Bebeklerde iki buçuk kilonun altı “düşük doğum ağırlığı” olarak kabul edilir. Hamilelik esnasında hava kirliliğine maruz kalmak, bebeklerin düşük ağırlıkla dünyaya gelmelerine neden oluyor. Gebelik sırasında partikül madde kirliliğine maruz kalınması, dünyaya gelen bebeklerde otizm riskini iki kat artırıyor. (Journal of Autism and Developmental Disorders, 2017) Harvard Üniversitesi’nde yapılan çalışmada, yüksek partikül oranına sahip bir karayolu yakınında yaşayan hamilelerin dünyaya getirdiği bebeklerde otizm riskinin iki kat arttığını ortaya koydu.

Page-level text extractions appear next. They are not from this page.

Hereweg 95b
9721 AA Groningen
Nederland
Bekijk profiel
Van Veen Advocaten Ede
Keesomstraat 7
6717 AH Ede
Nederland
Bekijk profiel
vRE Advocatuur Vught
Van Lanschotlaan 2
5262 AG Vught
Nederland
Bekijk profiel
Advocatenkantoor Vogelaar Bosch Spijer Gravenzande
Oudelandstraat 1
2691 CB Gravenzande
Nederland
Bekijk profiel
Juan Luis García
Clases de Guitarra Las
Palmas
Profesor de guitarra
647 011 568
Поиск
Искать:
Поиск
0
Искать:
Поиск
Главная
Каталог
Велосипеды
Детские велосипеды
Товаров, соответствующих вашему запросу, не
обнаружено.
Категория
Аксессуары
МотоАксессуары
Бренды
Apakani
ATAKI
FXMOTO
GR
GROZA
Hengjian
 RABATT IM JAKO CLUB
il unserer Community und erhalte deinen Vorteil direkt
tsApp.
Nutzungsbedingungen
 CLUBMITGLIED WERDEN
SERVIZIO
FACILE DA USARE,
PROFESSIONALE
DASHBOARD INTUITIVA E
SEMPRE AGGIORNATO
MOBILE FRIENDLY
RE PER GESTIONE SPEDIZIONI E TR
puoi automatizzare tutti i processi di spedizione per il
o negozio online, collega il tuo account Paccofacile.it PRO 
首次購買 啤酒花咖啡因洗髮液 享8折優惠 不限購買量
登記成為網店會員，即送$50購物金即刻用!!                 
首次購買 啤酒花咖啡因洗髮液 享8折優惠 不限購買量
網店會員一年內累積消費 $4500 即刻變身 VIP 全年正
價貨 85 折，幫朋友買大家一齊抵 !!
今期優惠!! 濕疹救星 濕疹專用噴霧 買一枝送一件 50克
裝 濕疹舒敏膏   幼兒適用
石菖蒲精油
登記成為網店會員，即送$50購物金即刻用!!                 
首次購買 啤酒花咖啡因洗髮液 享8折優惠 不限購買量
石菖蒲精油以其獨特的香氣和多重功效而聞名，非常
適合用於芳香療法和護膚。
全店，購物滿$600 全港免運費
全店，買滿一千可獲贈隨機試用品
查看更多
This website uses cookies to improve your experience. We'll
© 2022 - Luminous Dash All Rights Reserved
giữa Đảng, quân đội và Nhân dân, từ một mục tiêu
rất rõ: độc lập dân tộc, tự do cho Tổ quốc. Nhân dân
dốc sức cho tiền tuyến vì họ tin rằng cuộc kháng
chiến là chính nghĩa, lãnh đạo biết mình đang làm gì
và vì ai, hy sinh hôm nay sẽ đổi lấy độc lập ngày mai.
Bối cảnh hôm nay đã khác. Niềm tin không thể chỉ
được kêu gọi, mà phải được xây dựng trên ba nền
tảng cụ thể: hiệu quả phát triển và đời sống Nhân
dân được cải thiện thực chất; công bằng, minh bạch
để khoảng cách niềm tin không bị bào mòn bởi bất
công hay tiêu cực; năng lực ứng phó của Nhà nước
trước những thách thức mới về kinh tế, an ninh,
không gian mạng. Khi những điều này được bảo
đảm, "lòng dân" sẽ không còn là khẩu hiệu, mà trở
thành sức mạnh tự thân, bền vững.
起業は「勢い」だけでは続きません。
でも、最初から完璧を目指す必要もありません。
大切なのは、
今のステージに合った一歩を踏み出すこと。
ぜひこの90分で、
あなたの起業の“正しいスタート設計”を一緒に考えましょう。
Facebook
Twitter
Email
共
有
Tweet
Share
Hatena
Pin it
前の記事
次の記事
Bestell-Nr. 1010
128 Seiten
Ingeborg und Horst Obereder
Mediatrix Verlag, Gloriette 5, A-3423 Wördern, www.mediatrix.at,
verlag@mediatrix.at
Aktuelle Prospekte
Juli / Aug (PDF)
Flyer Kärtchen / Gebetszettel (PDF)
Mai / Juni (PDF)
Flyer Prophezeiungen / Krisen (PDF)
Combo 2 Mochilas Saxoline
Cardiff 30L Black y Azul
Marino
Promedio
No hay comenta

Ayrıca hidrokarbon kirliliğine maruz kalan küçük yaştaki çocuklarda ise, beynin konsantrasyon, muhakeme, yargılama ve problem çözmeye bağlı alanı olumsuz yönde etkileniyor. Hava kirliliğinin astımı artırdığı bilinen bir gerçek. Hamile kadınlarda bu tehlikeli olabilir çünkü; astım yüksek tansiyon, karaciğer ve böbrek fonksiyonlarının azalmasına neden olur. Ayrıca, partikül madde kirliliği plasentaya kadar ulaşarak bebeğin daha sonra astım geliştirme ihtimalini artırabilir. 2019 yılında yapılan bir çalışmada 25 binden fazla yenidoğan incelendi ve Partiküler Madde (PM)’in yenidoğan sarılığı ile bağlantılı olduğu bulundu.